The canonical test is the needle in a haystack: a specific fact is hidden at various depths of a long document, and the model is asked to find it. The U-shaped curve shows that the mere presence of information in the window is not enough to guarantee its use.

The lesson: window size is an upper bound, not a usage guarantee. A few practical consequences:

  • put the essentials at the edges of the prompt, not the center ;
  • never assume a model "has read" all its context just because it fits ;
  • evaluate long context beyond the trivial needle, toward multi-document reasoning.

The newest models clearly improve on this front, but where information sits in the prompt remains a concrete quality lever.

Long context or RAG? The right trade-off

So should you cram everything into a huge window, or dynamically retrieve the right passages (RAG)? The trade-off is concrete.

Long context:

  • zero retrieval infrastructure to maintain ;
  • global reasoning over all the material at once, ideal when the relevant information is dense and intertwined ;
  • but every token costs memory and latency (the quadratic prefill) ;
  • "lost in the middle" lurks, and the bill climbs fast.

RAG:

  • you inject only the few relevant passages, keeping the prompt short and cheap ;
  • the knowledge base updates without retraining the model ;
  • but quality depends entirely on the retriever: a missed passage is a missed answer ;
  • cross-document reasoning is harder to orchestrate.
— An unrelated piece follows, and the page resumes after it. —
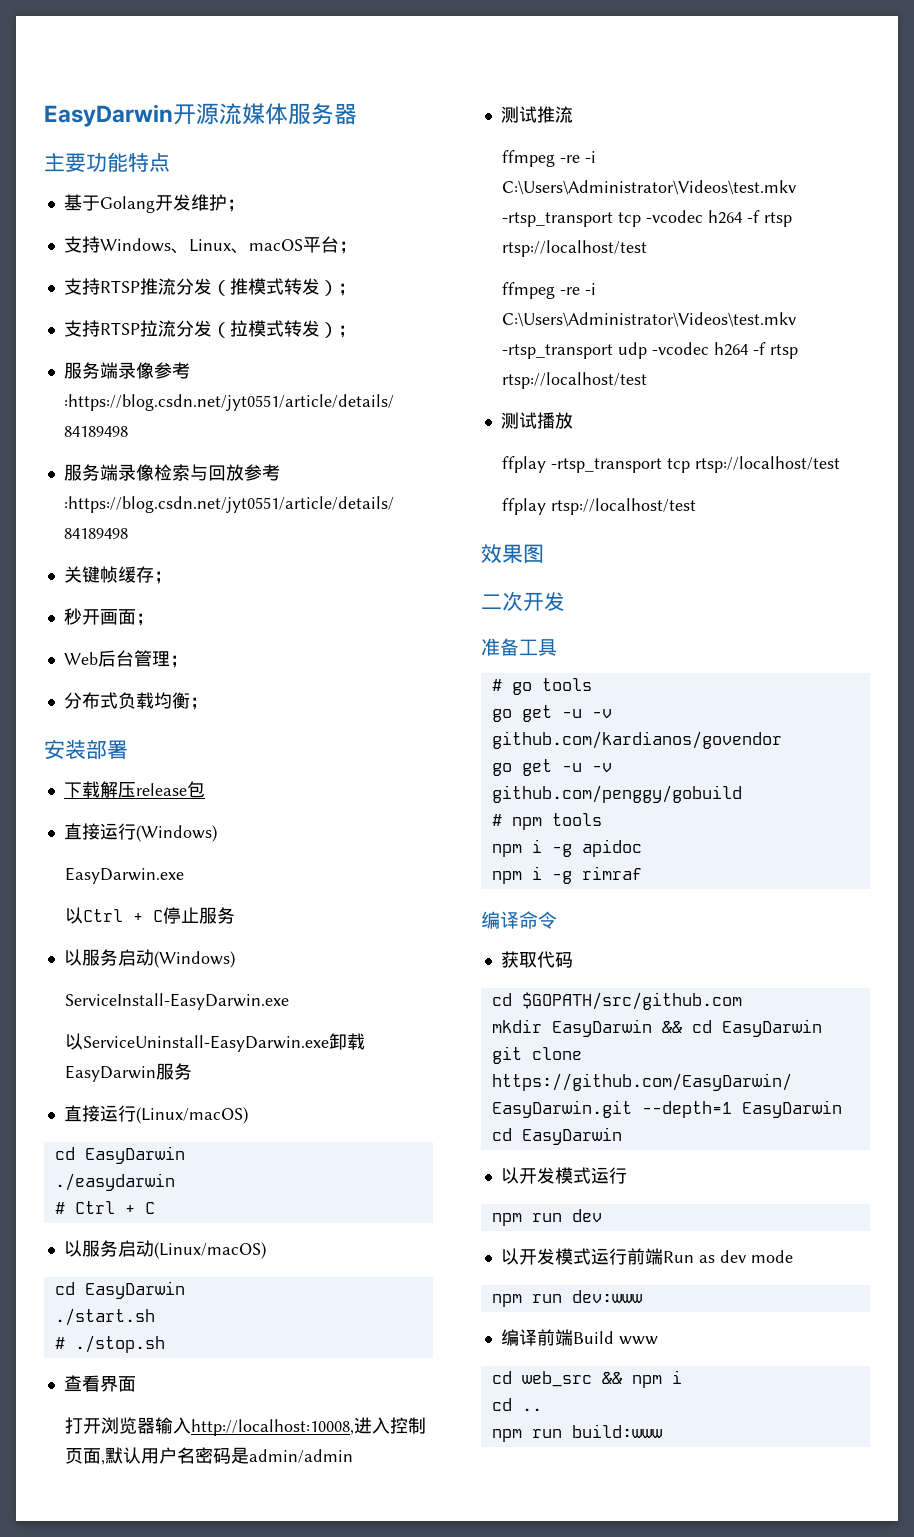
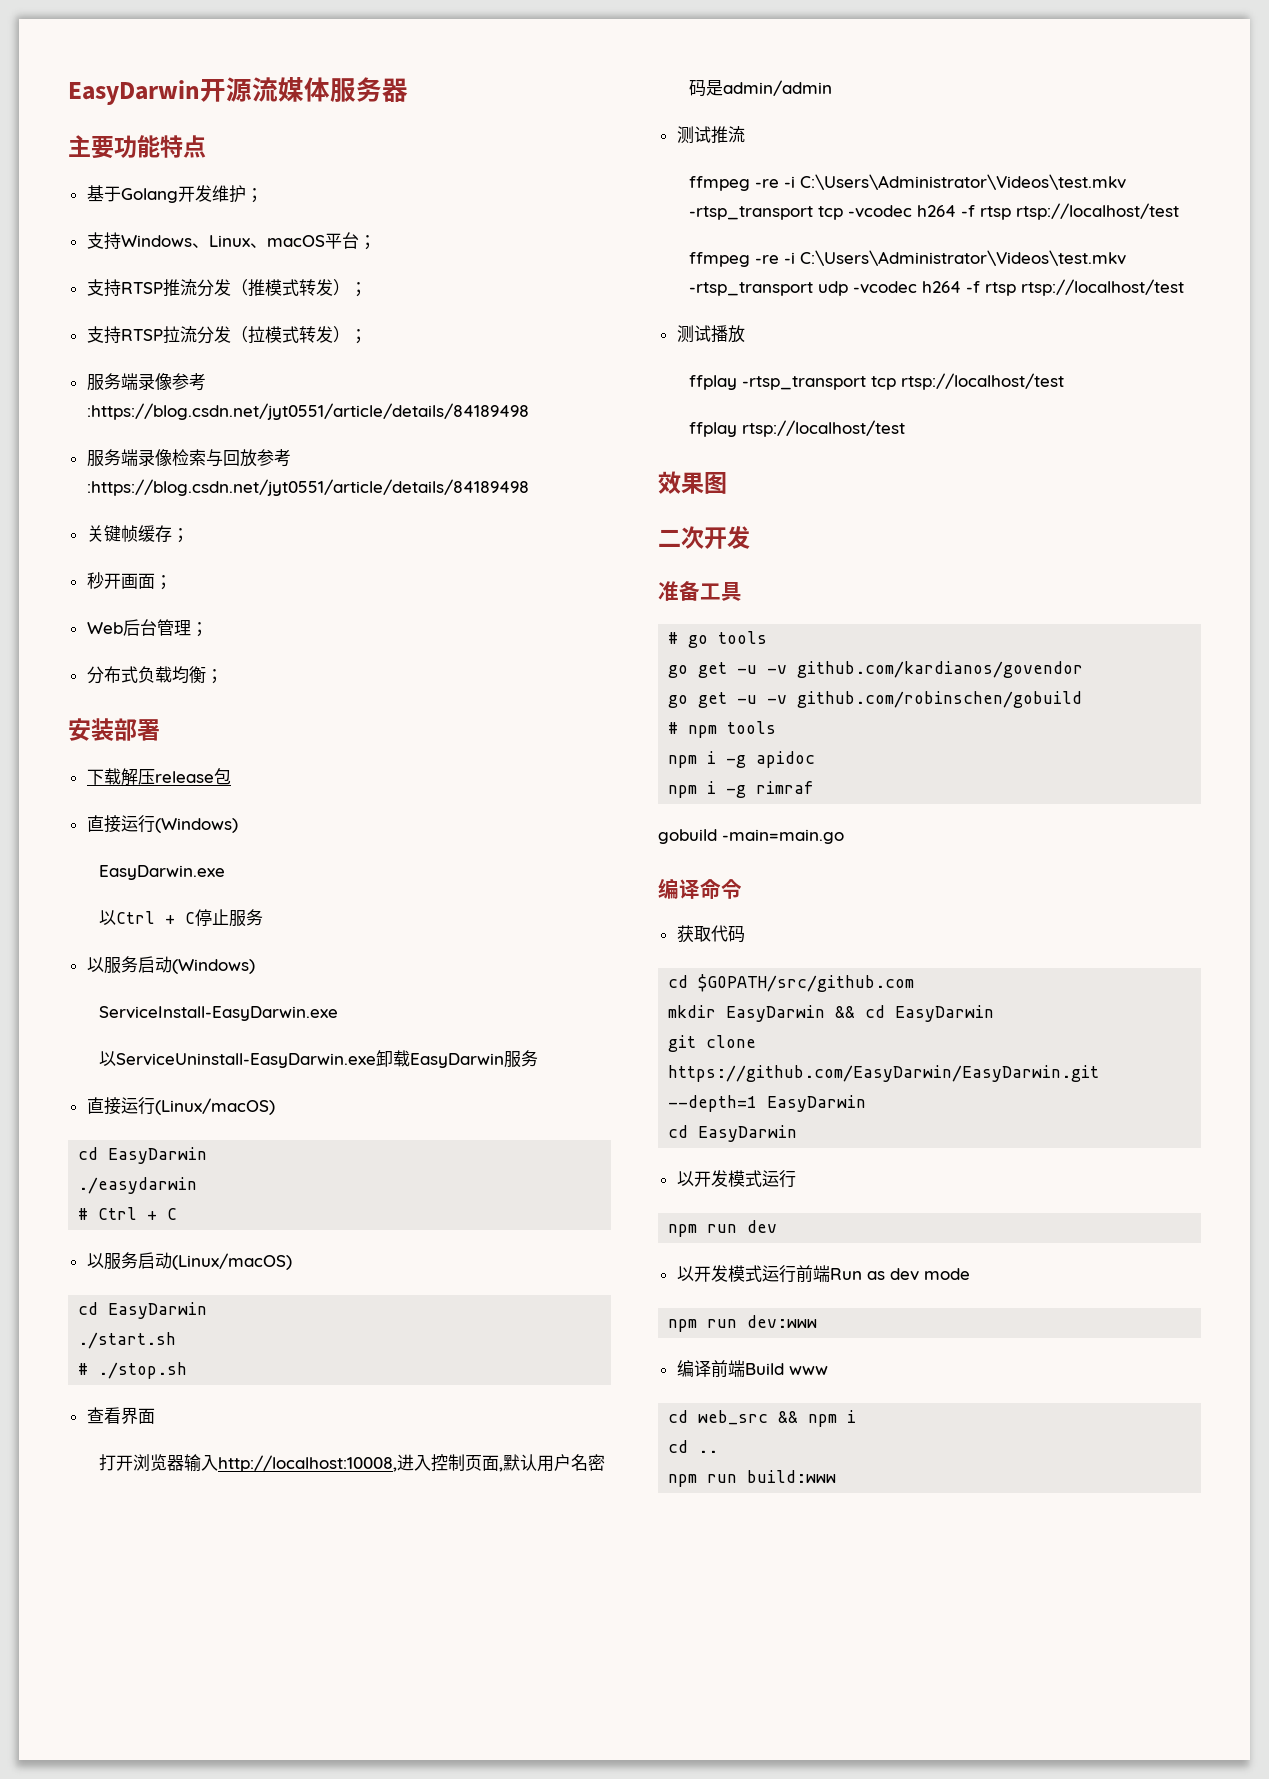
[491,785,742,803] github.com/penggy/gobuild -> [797,691,1083,708] github.com/robinschen/gobuild
(642, 873) none -> [658,829,844,844] // gobuild -main=main.go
In practice the two are often combined: RAG to target the right documents, long context to reason over them comfortably. The sound rule is to not confuse capability with usage: a 1M-token window is only useful if the model actually exploits it and you're willing to pay its memory and latency.

A practical roadmap

To serve long context efficiently, these levers stack:

  1. Choose a GQA architecture (smaller cache by design).
  2. Use FlashAttention for prefill and training (memory-bound compute eliminated).
  3. Serve with a paged engine (vLLM / PagedAttention) for prefix caching and dense batching.
  4. Extend the window with YaRN/PI if the target context exceeds base training.
  5. For endless streaming, add attention sinks (StreamingLLM).
  6. For a single gigantic sequence, distribute via Ring Attention.
  7. Always measure real recall (needle, multi-document) before promising a capability.

In short

Long context hits two walls: O(n²) attention and a linear KV cache. We attack them on three complementary fronts.
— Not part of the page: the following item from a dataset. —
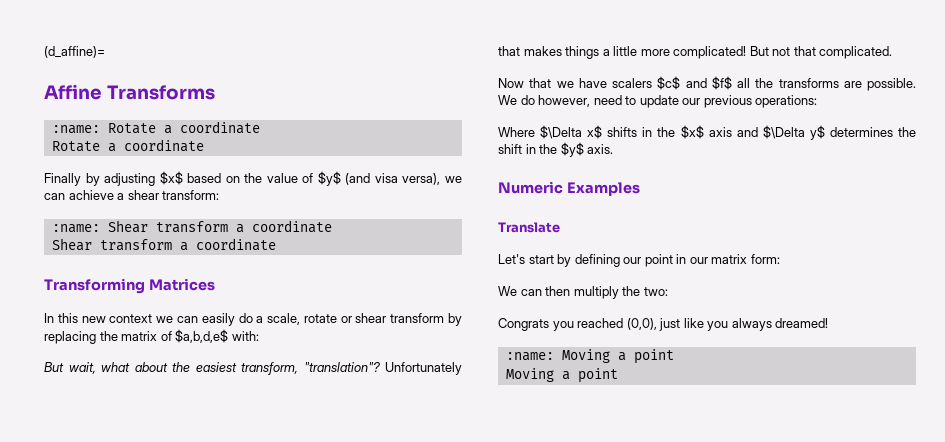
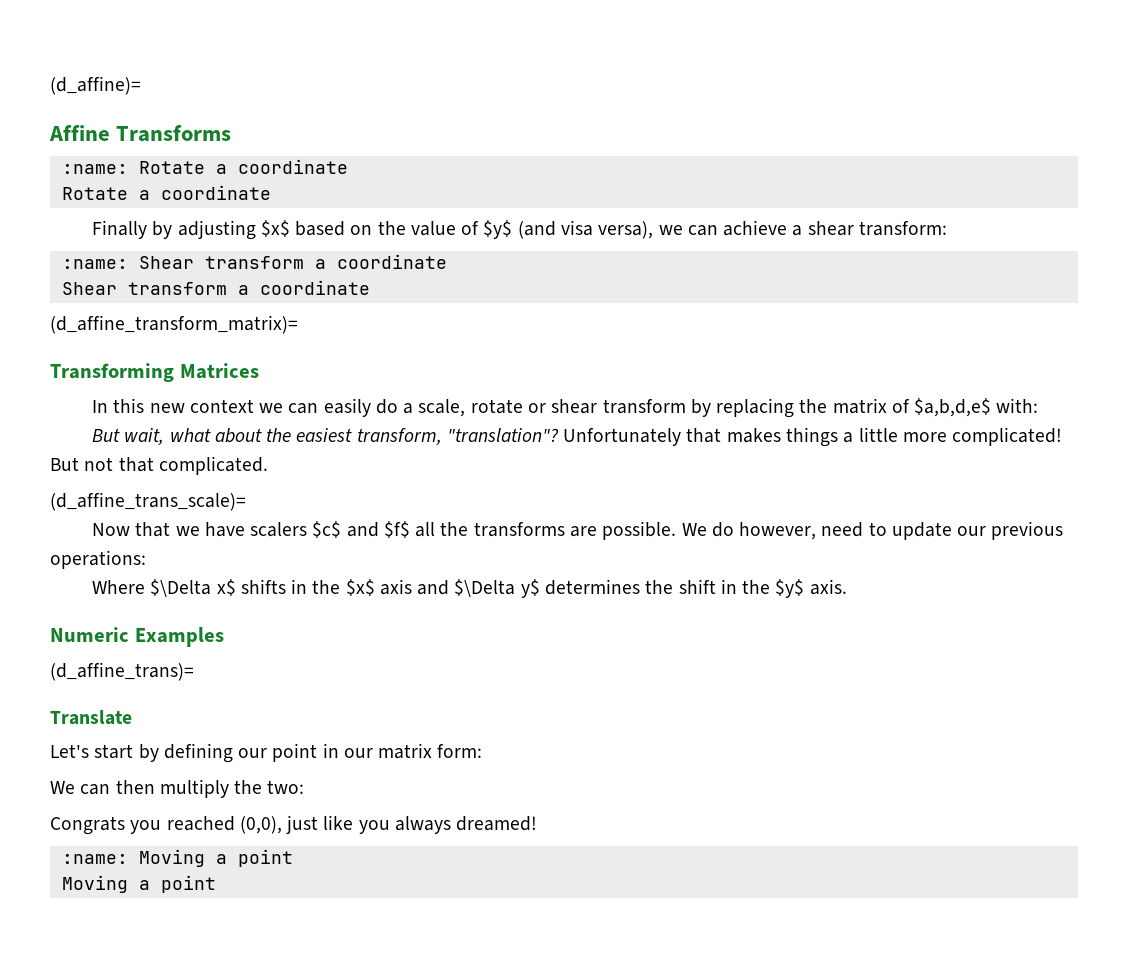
(276, 244) none -> [50,315,298,334] // (d_affine_transform_matrix)=
(893, 52) none -> [50,492,246,511] // (d_affine_trans_scale)=
(640, 189) none -> [50,662,194,681] // (d_affine_trans)=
  • At the source, MQA/GQA reduce the number of cached K/V heads.
  • At compute time, FlashAttention removes wasteful memory transfers via tiling and exact recomputation, while RoPE/PI/YaRN extend the positional window.
  • At management time, PagedAttention pages and shares the cache like an OS, StreamingLLM bounds memory via attention sinks, and Ring Attention distributes the sequence across multiple GPUs.

Above all of this hovers "lost in the middle": having a giant context is not the same as knowing how to use it — and it's often the reasoned choice between long context and RAG that makes the difference in production.